It's still not entirely clear what Arash Rahmanipour and Mohammad Reza Ali-Zamani's crime was. Rahmanipour's lawyer said he was already in jail on election day in June 2009, so he couldn't have been involved in the post-election uprising, she said.

But whatever their earthly crimes were, the two men executed last month were also accused of another offense far more serious than simply protesting against a government.

They were convicted of being "mohareb," enemies of God.

That is the worst possible crime in Shiite Muslim law, according to Abbas Milani, the director of Iranian studies at Stanford University.

The legal implications are clear, he said.

"A mohareb, according to Shiite law, is executed," he said.

That the regime is labeling its opponents enemies of God is a sign of how rattled it is by the protests, he said.

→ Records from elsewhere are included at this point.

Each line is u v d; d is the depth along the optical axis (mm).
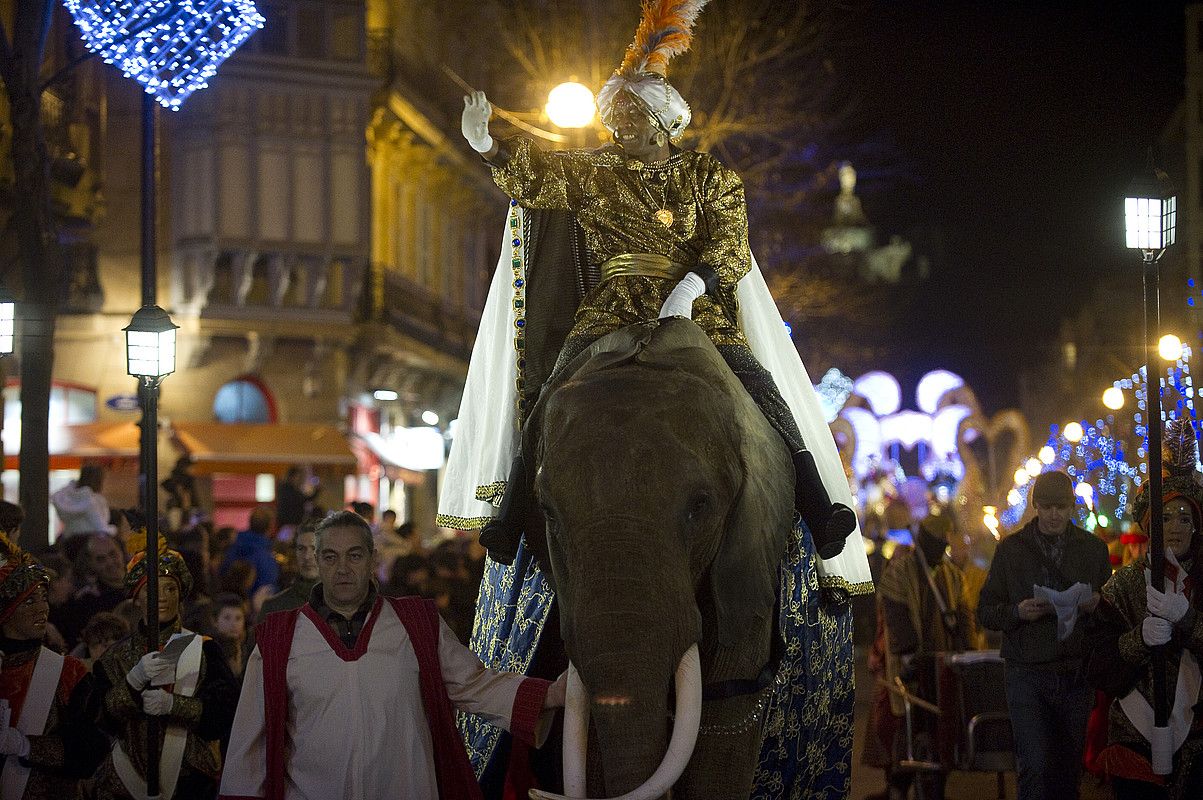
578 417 5594
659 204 6527
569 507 5422
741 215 6621
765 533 5852
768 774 6223
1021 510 18562
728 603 5707
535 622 6215
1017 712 9047
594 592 5207
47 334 12938
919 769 10953
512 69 38094
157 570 7051
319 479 29938
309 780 6059
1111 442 18594
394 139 33844
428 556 15961
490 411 6867
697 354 5984
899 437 33781
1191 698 7758
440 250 38438
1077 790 9062
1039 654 8992
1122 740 7992
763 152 29484
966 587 12727
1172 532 8086
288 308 30312
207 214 29547
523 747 7250
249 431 29656
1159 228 7633
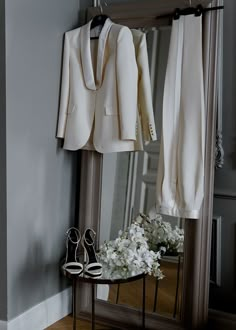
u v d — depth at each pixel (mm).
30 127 2033
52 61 2168
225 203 2133
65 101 2227
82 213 2336
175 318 2107
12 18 1871
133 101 2127
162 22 2121
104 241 2201
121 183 2258
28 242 2062
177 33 2033
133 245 1983
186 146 2004
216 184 2152
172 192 2061
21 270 2021
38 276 2145
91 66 2188
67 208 2367
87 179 2316
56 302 2273
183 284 2082
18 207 1981
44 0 2076
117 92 2150
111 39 2164
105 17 2238
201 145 1985
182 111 2020
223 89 2111
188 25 2016
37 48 2047
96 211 2316
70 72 2227
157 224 2164
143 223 2195
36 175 2096
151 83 2168
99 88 2199
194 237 2041
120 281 1883
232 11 2066
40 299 2166
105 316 2254
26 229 2045
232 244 2125
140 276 1936
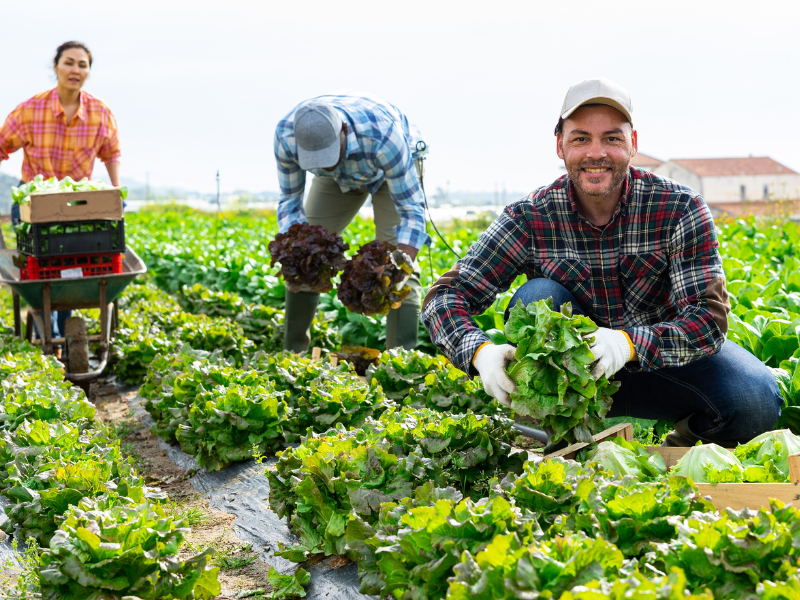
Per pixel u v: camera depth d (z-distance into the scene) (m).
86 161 8.08
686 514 2.54
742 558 2.14
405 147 5.87
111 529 2.75
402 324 6.28
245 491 4.37
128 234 21.70
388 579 2.58
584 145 3.43
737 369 3.71
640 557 2.44
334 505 3.29
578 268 3.78
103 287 6.62
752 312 5.65
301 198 6.39
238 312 9.55
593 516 2.49
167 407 5.18
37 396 4.84
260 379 5.11
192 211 41.41
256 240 17.72
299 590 3.17
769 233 11.58
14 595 3.08
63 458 3.84
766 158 92.06
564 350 3.05
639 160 91.44
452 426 3.39
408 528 2.52
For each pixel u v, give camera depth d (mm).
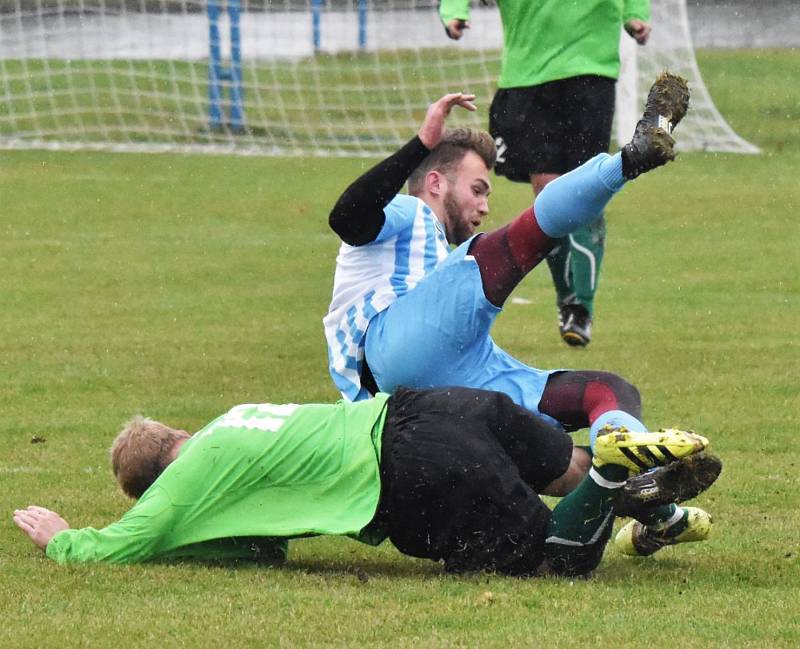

"They were completely caught off guard by the ferocity and extent of the opposition and they pulled out all the stops," he said.

Traditional accusations did not succeed in intimidating the protesters, he said.

"They accused them of working in cahoots with the United States and Israel. When it didn't work, they said you are mohareb," he said.

Legally, there's nowhere for the government to escalate from here, he added.

"I can't imagine them upping the legal ante," he said. "What you can do is increase the number of people they are executing in an in-your-face manner to bring terror to the people."

In fact, at least one other person is on death row for being a mohareb, according to the Tehran Judiciary as quoted by the semi-official Iran Students News Agency.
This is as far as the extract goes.